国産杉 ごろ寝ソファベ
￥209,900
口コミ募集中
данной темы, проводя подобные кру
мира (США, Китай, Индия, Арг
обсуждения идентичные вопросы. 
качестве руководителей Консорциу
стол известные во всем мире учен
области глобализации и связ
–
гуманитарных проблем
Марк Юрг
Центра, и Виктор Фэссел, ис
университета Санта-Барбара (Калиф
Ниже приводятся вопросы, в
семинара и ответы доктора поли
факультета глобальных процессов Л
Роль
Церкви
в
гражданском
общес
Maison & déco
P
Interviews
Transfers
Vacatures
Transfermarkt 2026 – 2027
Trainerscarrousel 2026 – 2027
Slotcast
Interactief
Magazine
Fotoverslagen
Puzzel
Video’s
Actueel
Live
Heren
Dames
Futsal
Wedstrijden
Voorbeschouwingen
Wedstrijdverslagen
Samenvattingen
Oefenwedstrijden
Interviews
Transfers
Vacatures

======

== THE TASK ==
Write out every line above word for word, in the same order, with nothing changed or left out.

== SOLUTION FOR THIS PROBLEM ==
国産杉 ごろ寝ソファベ
￥209,900
口コミ募集中
данной темы, проводя подобные кру
мира (США, Китай, Индия, Арг
обсуждения идентичные вопросы. 
качестве руководителей Консорциу
стол известные во всем мире учен
области глобализации и связ
–
гуманитарных проблем
Марк Юрг
Центра, и Виктор Фэссел, ис
университета Санта-Барбара (Калиф
Ниже приводятся вопросы, в
семинара и ответы доктора поли
факультета глобальных процессов Л
Роль
Церкви
в
гражданском
общес
Maison & déco
P
Interviews
Transfers
Vacatures
Transfermarkt 2026 – 2027
Trainerscarrousel 2026 – 2027
Slotcast
Interactief
Magazine
Fotoverslagen
Puzzel
Video’s
Actueel
Live
Heren
Dames
Futsal
Wedstrijden
Voorbeschouwingen
Wedstrijdverslagen
Samenvattingen
Oefenwedstrijden
Interviews
Transfers
Vacatures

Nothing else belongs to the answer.